> **ACTION ITEM**: Include in the output the line containing "the explorer page.</span>" and each subsequent line of the records, through the end, transcribed exactly. Add nothing else.

== Segment start ==

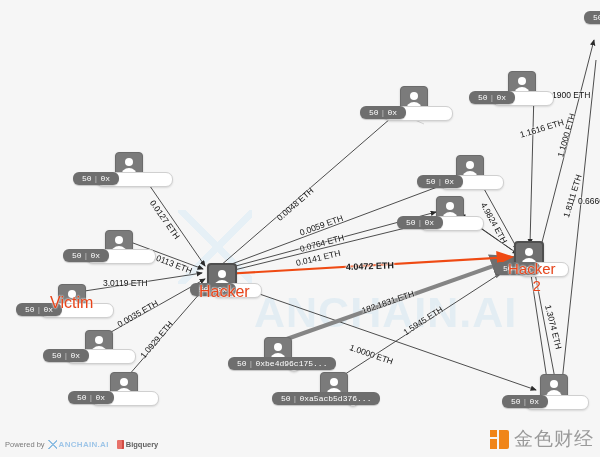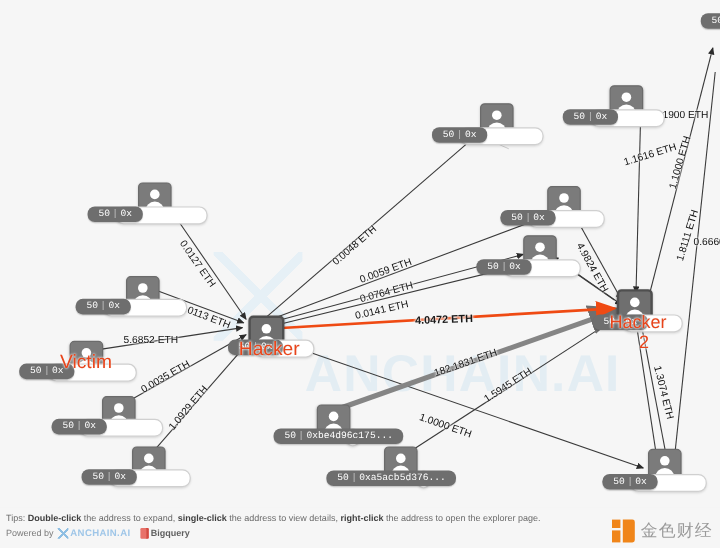--- a/index.html
+++ b/index.html
@@ -118,21 +118,21 @@
   .brand .bmark{
     width:19px;height:19px;position:relative;
   }
   .brand .bmark i{
     position:absolute;display:block;background:#f08519;
   }
   .brand .bmark i.a{left:0;top:0;width:7px;height:7px;}
   .brand .bmark i.b{left:9px;top:0;width:10px;height:19px;border-radius:0 2px 2px 0;}
   .brand .bmark i.c{left:0;top:9px;width:7px;height:10px;}
   .brand .btext{
-    font-size:14px;color:#9a9a9a;letter-spacing:1px;
+    font-size:19px;color:#9a9a9a;letter-spacing:1px;
     font-family:"DejaVu Sans", sans-serif;
   }
 </style>
 </head>
 <body>
 
 <div id="stage">
 
   <div class="watermark">
     <div class="wm-logo"></div>
@@ -187,21 +187,21 @@
     <g stroke="#c9c9c9" stroke-width="0.8" fill="none">
       <path d="M122,166 L140,174"></path>
       <path d="M112,244 L130,252"></path>
       <path d="M118,386 L135,394"></path>
       <path d="M406,116 L424,124"></path>
     </g>
   </svg>
 
   <div class="elabel" style="left:152px;top:196px;transform:rotate(55deg);">0.0127 ETH</div>
   <div class="elabel" style="left:150px;top:250px;transform:rotate(21deg);">0.0113 ETH</div>
-  <div class="elabel" style="left:103px;top:278px;">5.6852 ETH</div>
+  <div class="elabel" style="left:103px;top:278px;">3.0119 ETH</div>
   <div class="elabel" style="left:118px;top:320px;transform:rotate(-30deg);">0.0035 ETH</div>
   <div class="elabel" style="left:142px;top:352px;transform:rotate(-50deg);">1.0929 ETH</div>
 
   <div class="elabel" style="left:278px;top:214px;transform:rotate(-41deg);">0.0048 ETH</div>
   <div class="elabel" style="left:300px;top:228px;transform:rotate(-20deg);">0.0059 ETH</div>
   <div class="elabel" style="left:300px;top:244px;transform:rotate(-15deg);">0.0764 ETH</div>
   <div class="elabel" style="left:296px;top:258px;transform:rotate(-13deg);">0.0141 ETH</div>
   <div class="elabel hi" style="left:346px;top:262px;transform:rotate(-2deg);">4.0472 ETH</div>
 
   <div class="elabel" style="left:362px;top:306px;transform:rotate(-19deg);">182.1831 ETH</div>
@@ -362,24 +362,20 @@
     </div>
   </div>
 
   <div class="node">
     <div class="addr-badge" style="left:584px;top:11px;">
       <span>50</span>
     </div>
   </div>
 
   <div class="footer">
-    <div class="tips">
-      <span>Tips:</span>
-      <b>Double-click</b><span> the address to expand, </span><b>single-click</b><span> the address to view details, </span><b>right-click</b><span> the address to open the explorer page.</span>
-    </div>
     <div class="powered">
       <span>Powered by</span>
       <span class="anchain">
         <span class="mark"></span>
         <span>ANCHAIN.AI</span>
       </span>
       <span class="bigquery">
         <span class="mark"></span>
         <span>Bigquery</span>
       </span>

== Segment end ==

> **WRITTEN RESPONSE**:
-      <b>Double-click</b><span> the address to expand, </span><b>single-click</b><span> the address to view details, </span><b>right-click</b><span> the address to open the explorer page.</span>
-    </div>
     <div class="powered">
       <span>Powered by</span>
       <span class="anchain">
         <span class="mark"></span>
         <span>ANCHAIN.AI</span>
       </span>
       <span class="bigquery">
         <span class="mark"></span>
         <span>Bigquery</span>
       </span>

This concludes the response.